+++ Records to use +++

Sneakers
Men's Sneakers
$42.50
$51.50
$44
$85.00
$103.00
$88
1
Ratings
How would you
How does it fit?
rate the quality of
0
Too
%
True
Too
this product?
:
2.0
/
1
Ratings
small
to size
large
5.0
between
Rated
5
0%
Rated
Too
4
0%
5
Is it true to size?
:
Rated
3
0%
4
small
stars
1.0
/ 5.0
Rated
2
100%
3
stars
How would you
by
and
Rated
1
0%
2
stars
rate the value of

+++
+++ Records to use +++

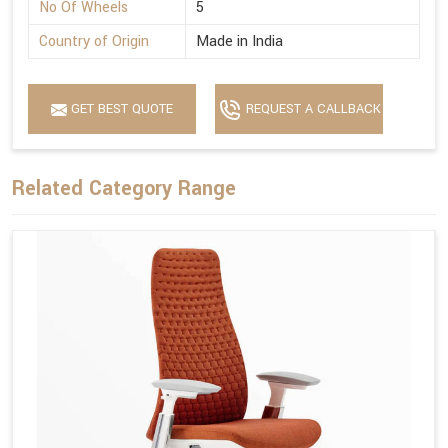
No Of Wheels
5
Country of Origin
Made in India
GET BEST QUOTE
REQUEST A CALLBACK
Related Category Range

+++
+++ Records to use +++

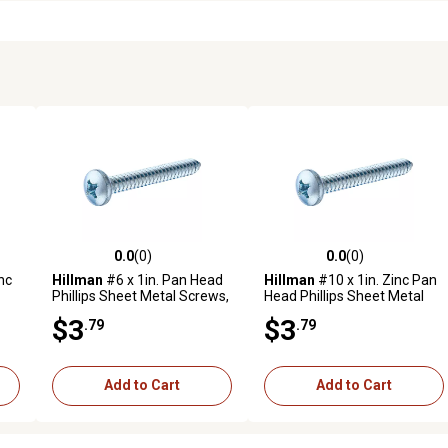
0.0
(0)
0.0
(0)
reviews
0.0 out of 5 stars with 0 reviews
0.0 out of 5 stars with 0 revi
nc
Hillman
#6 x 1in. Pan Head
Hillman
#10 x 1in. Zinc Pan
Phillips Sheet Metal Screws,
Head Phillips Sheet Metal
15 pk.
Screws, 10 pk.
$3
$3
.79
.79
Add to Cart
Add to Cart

+++

→ What you will do
From the entries, copy every line in which the string "Phillips" can be found.

→ Solved exercise
Phillips Sheet Metal Screws,
Head Phillips Sheet Metal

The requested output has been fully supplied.